* [DIRECTIVE 1]
Could you rewrite the listing as a JSON list of strings, one string per line, starting at its first line and ending at the line that contains "esenciales para el", both included? Skip blank lines and leave the pictures out.

* [TEXT FOR ANALYSIS]
——

Thursday, December 2, 2010

China Criticizes Joint Military Drills as Obstacle to Easing Korea Tension




China criticized planned military exercises by more than 40,000 Japanese and U.S. troops as an obstacle to easing tensions on the Korean peninsula, and reiterated its call for increased diplomatic efforts.

“Brandishing of force cannot solve the issue,” Chinese Foreign Ministry spokeswoman Jiang Yu said at a regular briefing in Beijing today. “Some are playing with knives and guns while China is criticized for calling for dialogue, is that fair?”

The maneuvers are the latest show of deterrence following North Korea’s Nov. 23 shelling of a South Korean island that killed four people. Japan and the U.S. joined South Korea in condemning the attack, rejecting China’s call for talks and urging the government in Beijing to rein in its ally.

——

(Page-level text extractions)
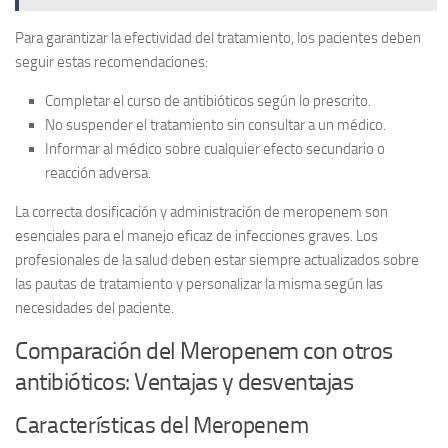
Para garantizar la efectividad del tratamiento, los pacientes deben
seguir estas recomendaciones:
Completar el curso de antibióticos según lo prescrito.
No suspender el tratamiento sin consultar a un médico.
Informar al médico sobre cualquier efecto secundario o
reacción adversa.
La correcta dosificación y administración de meropenem son
esenciales para el manejo eficaz de infecciones graves. Los
profesionales de la salud deben estar siempre actualizados sobre
las pautas de tratamiento y personalizar la misma según las
necesidades del paciente.
Comparación del Meropenem con otros
antibióticos: Ventajas y desventajas
Características del Meropenem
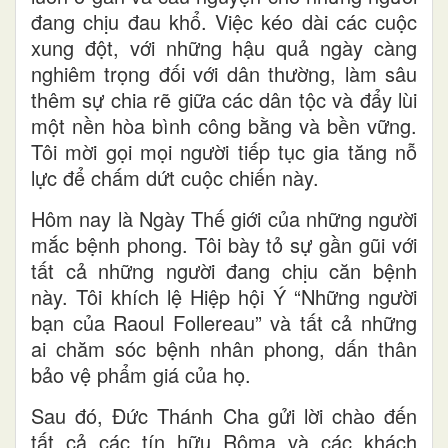
đang chịu đau khổ. Việc kéo dài các cuộc
xung đột, với những hậu quả ngày càng
nghiêm trọng đối với dân thường, làm sâu
thêm sự chia rẽ giữa các dân tộc và đẩy lùi
một nền hòa bình công bằng và bền vững.
Tôi mời gọi mọi người tiếp tục gia tăng nỗ
lực để chấm dứt cuộc chiến này.
Hôm nay là Ngày Thế giới của những người
mắc bệnh phong. Tôi bày tỏ sự gần gũi với
tất cả những người đang chịu căn bệnh
này. Tôi khích lệ Hiệp hội Ý “Những người
bạn của Raoul Follereau” và tất cả những
ai chăm sóc bệnh nhân phong, dấn thân
bảo vệ phẩm giá của họ.
Sau đó, Đức Thánh Cha gửi lời chào đến
tất cả các tín hữu Rôma và các khách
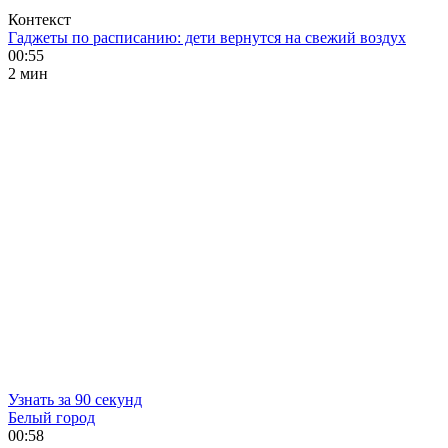
Контекст
Гаджеты по расписанию: дети вернутся на свежий воздух
00:55
2 мин
Узнать за 90 секунд
Белый город
00:58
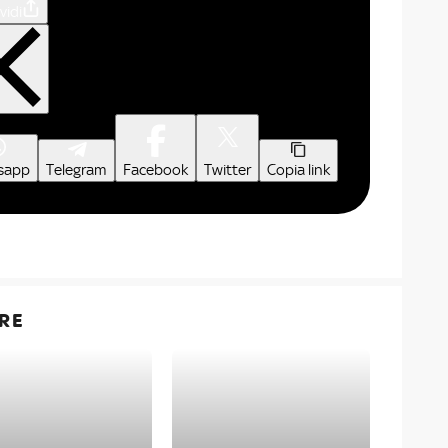
vidi
sapp
Telegram
Facebook
Twitter
Copia link
RE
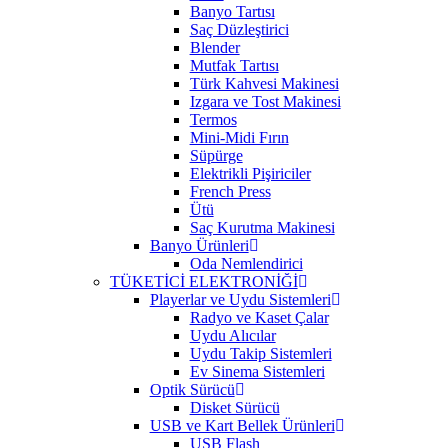
Banyo Tartısı
Saç Düzleştirici
Blender
Mutfak Tartısı
Türk Kahvesi Makinesi
Izgara ve Tost Makinesi
Termos
Mini-Midi Fırın
Süpürge
Elektrikli Pişiriciler
French Press
Ütü
Saç Kurutma Makinesi
Banyo Ürünleri
Oda Nemlendirici
TÜKETİCİ ELEKTRONİĞİ
Playerlar ve Uydu Sistemleri
Radyo ve Kaset Çalar
Uydu Alıcılar
Uydu Takip Sistemleri
Ev Sinema Sistemleri
Optik Sürücü
Disket Sürücü
USB ve Kart Bellek Ürünleri
USB Flash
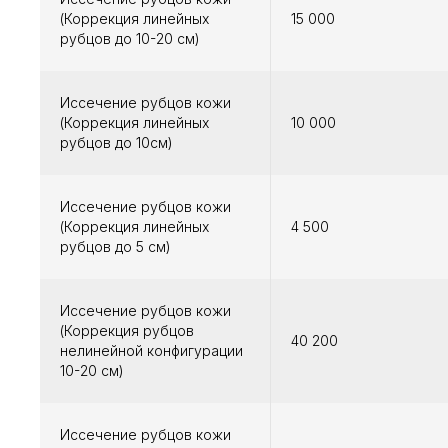
(Коррекция линейных
15 000
рубцов до 10-20 см)
Иссечение рубцов кожи
(Коррекция линейных
10 000
рубцов до 10см)
Иссечение рубцов кожи
(Коррекция линейных
4 500
рубцов до 5 см)
Иссечение рубцов кожи
(Коррекция рубцов
40 200
нелинейной конфигурации
10-20 см)
Иссечение рубцов кожи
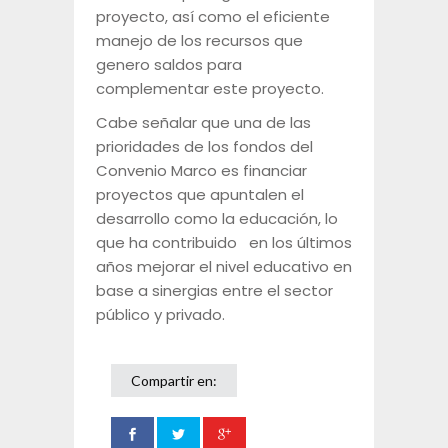
proyecto, así como el eficiente
manejo de los recursos que
genero saldos para
complementar este proyecto.
Cabe señalar que una de las
prioridades de los fondos del
Convenio Marco es financiar
proyectos que apuntalen el
desarrollo como la educación, lo
que ha contribuido en los últimos
años mejorar el nivel educativo en
base a sinergias entre el sector
público y privado.
Compartir en:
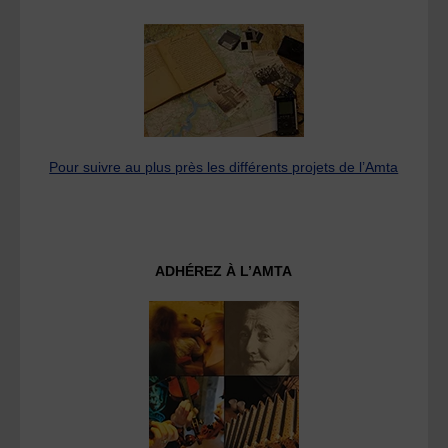
Pour suivre au plus près les différents projets de l’Amta
ADHÉREZ À L’AMTA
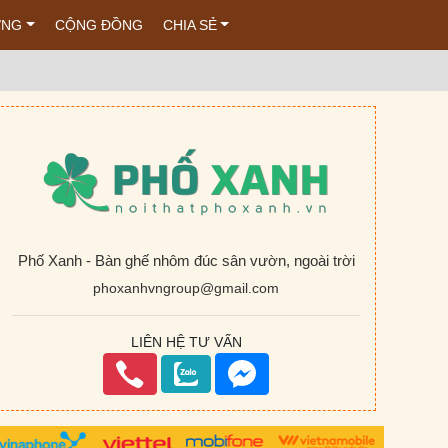
ỚNG
CỘNG ĐỒNG
CHIA SẺ
Phố Xanh - Bàn ghế nhôm đúc sân vườn, ngoài trời
phoxanhvngroup@gmail.com
LIÊN HỆ TƯ VẤN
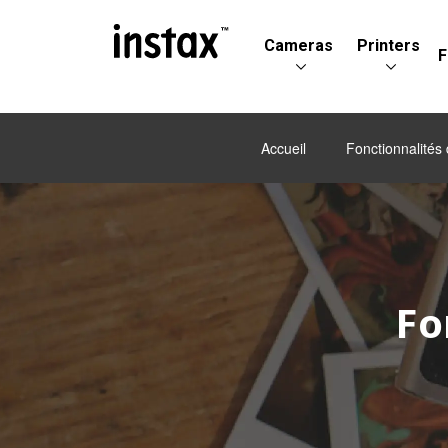
Cameras
Printers
F
Accueil
Fonctionnalités
Fo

——

* [DIRECTIVE 2]
Which countries are named in the article on China's criticism of the joint military drills?

* [REPLY 1]
[
  "Para garantizar la efectividad del tratamiento, los pacientes deben",
  "seguir estas recomendaciones:",
  "Completar el curso de antibióticos según lo prescrito.",
  "No suspender el tratamiento sin consultar a un médico.",
  "Informar al médico sobre cualquier efecto secundario o",
  "reacción adversa.",
  "La correcta dosificación y administración de meropenem son",
  "esenciales para el manejo eficaz de infecciones graves. Los"
]

* [REPLY 2]
China, Japan, the U.S., North Korea, South Korea